When the music industry was transitioning from a bricks-and-mortar business to a digital one, former entertainment lawyer Bob Kohn saw an opportunity. Kohn, who in the 1980s worked for major music labels, initially cashed in with downloadable audio: he founded eMusic in 1997 and sold the company in 2001. Now Kohn is pushing his new entrepreneurial project—software that music labels use to process their digital sales—to book publishers.

RoyaltyShare, a 35-person company that Kohn launched in 2005 with the founding members of eMusic, is used by some 200 music companies. It offers shared software that generates graphs, pie charts and other visuals that break down where and how revenue is being generated from downloaded content. With a client base of mostly independent labels—companies without their own IT departments and internal sales processing software—RoyaltyShare, according to Kohn, offers a service that independent book publishers will need as more print content is sold through varied online transactions.

The shift in the music industry from CDs to downloadable music left the labels generating money—and needing to split royalties—in unexpected new ways. Consumers were buying music as single tracks on sites like iTunes and through subscription sites like eMusic. The shift meant profits that used to be split on $20–$25 transactions for CDs—with money going to the label, artist and other parties—were now being spliced on penny and dollar purchases. It also meant that the labels were generating revenue—small amounts here and there—in increasingly complex ways. The music labels, Kohn explained, “were dealing with hundreds of millions of transactions and revenue splits for each of those transactions.”

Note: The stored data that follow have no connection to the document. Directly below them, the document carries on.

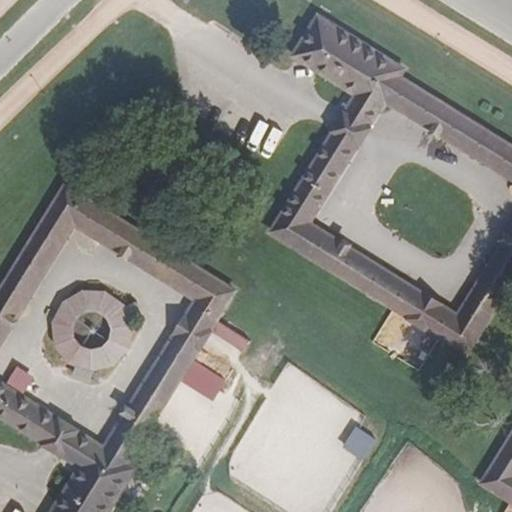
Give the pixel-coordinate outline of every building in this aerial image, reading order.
[(511,278),(511,150),(397,79),(402,69),(318,17),(294,56),(348,90),(357,96),(334,133),(273,232),(398,311),(438,335),(466,353),(511,278)] [(130,461),(140,445),(150,428),(235,288),(67,188),(0,298),(0,413),(86,465),(63,502),(57,511),(109,511),(138,466),(130,461)] [(228,381),(197,362),(185,381),(216,400),(228,381)] [(363,462),(376,440),(355,427),(341,448),(363,462)] [(511,444),(487,486),(511,501),(511,444)]
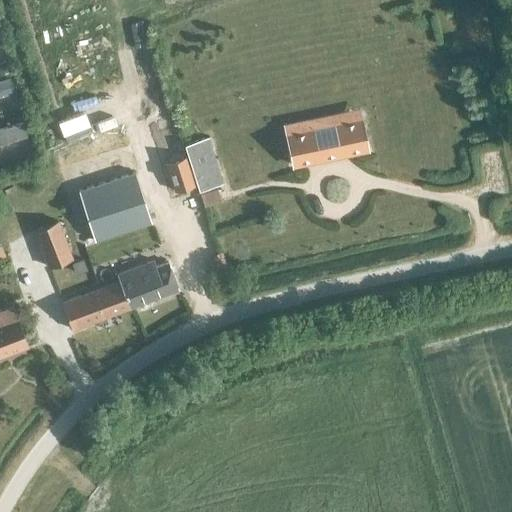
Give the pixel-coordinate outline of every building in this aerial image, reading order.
[(0,80),(0,96),(15,91),(11,77),(0,80)] [(292,165),(367,149),(360,118),(333,123),(336,139),(316,143),(313,128),(286,133),(292,165)] [(0,128),(0,143),(28,136),(23,121),(0,128)] [(185,145),(200,190),(223,182),(208,137),(185,145)] [(175,191),(195,184),(186,155),(166,162),(175,191)] [(135,172),(78,190),(94,239),(151,221),(135,172)] [(58,224),(35,232),(49,268),(71,259),(58,224)] [(131,305),(179,286),(169,261),(121,279),(131,305)] [(72,327),(131,305),(121,279),(63,301),(72,327)] [(0,355),(27,346),(13,307),(0,311),(0,355)]
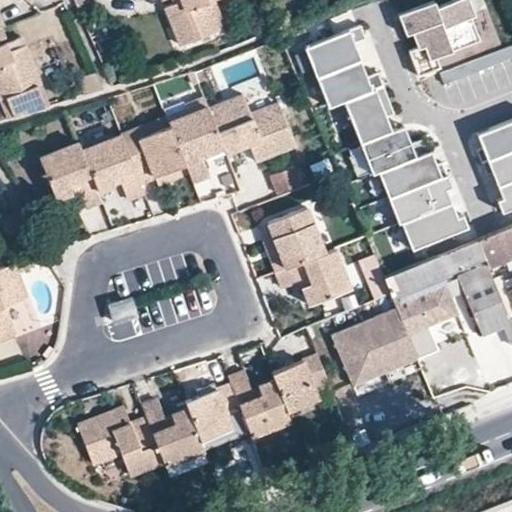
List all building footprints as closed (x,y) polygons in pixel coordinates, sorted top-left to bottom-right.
[(159,0),(177,43),(222,24),(213,0),(159,0)] [(420,51),(410,56),(419,81),(442,72),(439,62),(482,46),(473,23),(478,21),(471,1),(438,13),(435,7),(402,19),(409,40),(415,38),(420,51)] [(0,97),(4,96),(11,115),(44,104),(36,83),(39,82),(20,36),(4,41),(0,29),(0,97)] [(371,44),(366,31),(310,53),(322,82),(366,65),(367,65),(360,48),(371,44)] [(511,49),(442,76),(446,87),(511,62),(511,49)] [(366,65),(322,82),(334,113),(350,107),(389,91),(384,78),(373,82),(366,65)] [(92,69),(77,75),(84,91),(100,86),(92,69)] [(389,91),(350,107),(367,149),(398,136),(392,122),(400,119),(389,91)] [(206,107),(222,148),(225,154),(241,148),(247,163),(293,146),(277,105),(249,116),(239,93),(206,107)] [(185,109),(165,117),(169,125),(183,163),(187,173),(190,181),(207,174),(199,156),(222,148),(206,107),(202,95),(183,103),(185,109)] [(0,102),(6,116),(11,115),(4,96),(0,97),(0,102)] [(163,112),(165,117),(185,109),(183,103),(182,102),(163,109),(163,112)] [(165,117),(118,133),(127,153),(140,148),(135,138),(169,125),(165,117)] [(140,148),(127,153),(137,180),(152,175),(183,163),(169,125),(135,138),(140,148)] [(511,158),(511,128),(481,141),(486,154),(481,157),(486,169),(511,158)] [(433,158),(428,145),(416,149),(409,132),(398,136),(367,149),(366,149),(378,180),(384,177),(433,158)] [(127,153),(118,133),(79,148),(97,191),(119,182),(127,199),(142,194),(137,180),(127,153)] [(97,191),(79,148),(77,141),(38,157),(56,199),(77,191),(83,207),(100,200),(97,191)] [(437,157),(433,158),(384,177),(394,203),(452,180),(447,168),(442,170),(437,157)] [(511,188),(511,158),(486,169),(490,181),(496,179),(501,192),(511,188)] [(156,186),(187,173),(183,163),(152,175),(156,186)] [(292,169),(271,177),(277,192),(297,185),(292,169)] [(452,180),(394,203),(404,229),(406,228),(457,208),(451,195),(457,192),(452,180)] [(511,188),(501,192),(506,205),(501,207),(505,219),(511,216),(511,188)] [(273,236),(285,266),(322,251),(304,207),(267,222),(273,236)] [(457,208),(406,228),(417,255),(473,233),(468,221),(462,223),(457,208)] [(511,232),(480,245),(491,272),(511,263),(511,232)] [(260,241),(273,271),(285,266),(273,236),(260,241)] [(402,316),(416,352),(428,346),(423,336),(463,318),(450,284),(461,280),(495,362),(511,354),(511,320),(491,272),(480,245),(388,282),(395,299),(402,316)] [(285,266),(273,271),(279,286),(297,279),(307,303),(349,285),(333,247),(322,251),(285,266)] [(12,262),(0,266),(0,336),(13,332),(2,304),(25,293),(12,262)] [(133,313),(128,298),(109,305),(114,319),(133,313)] [(419,359),(416,352),(402,316),(337,342),(355,386),(419,359)] [(272,378),(284,410),(315,397),(313,391),(328,385),(315,351),(269,371),(272,378)] [(230,384),(241,413),(249,435),(288,420),(284,410),(272,378),(250,387),(242,369),(226,375),(230,384)] [(192,387),(195,397),(214,390),(211,381),(192,387)] [(214,390),(195,397),(183,402),(185,407),(197,439),(230,427),(227,419),(241,413),(230,384),(214,390)] [(142,415),(161,463),(201,449),(197,439),(185,407),(162,416),(154,398),(138,405),(142,415)] [(121,405),(113,408),(118,424),(128,421),(121,405)] [(118,424),(113,408),(75,423),(91,463),(119,453),(128,475),(161,463),(142,415),(128,421),(118,424)]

Kohn said RoyaltyShare's software shows where and how an artist's music is being purchased and how much revenue is being generated by those transactions. The software can also, Kohn noted, be adapted to books. Although he admitted that the book industry isn't bringing in the same kind of revenue from digital sales that the music industry is, he thinks the shift is coming soon. Pointing out that the music industry saw revenue from digital content jump quickly, Kohn envisions scenarios in which book publishers will see revenue from now-unknown uses of content that will surface as technology changes.

Kohn said RoyaltyShare can “quite comfortably process the data of the largest book companies” and, to that end, he has a series of meetings planned with publishers in September. “Book publishers, from discussions... are beginning to discover they have the same issue [as the music labels did]. This will become a huge issue [for book publishers] when [digital downloads] become as little as 5% of their revenue.”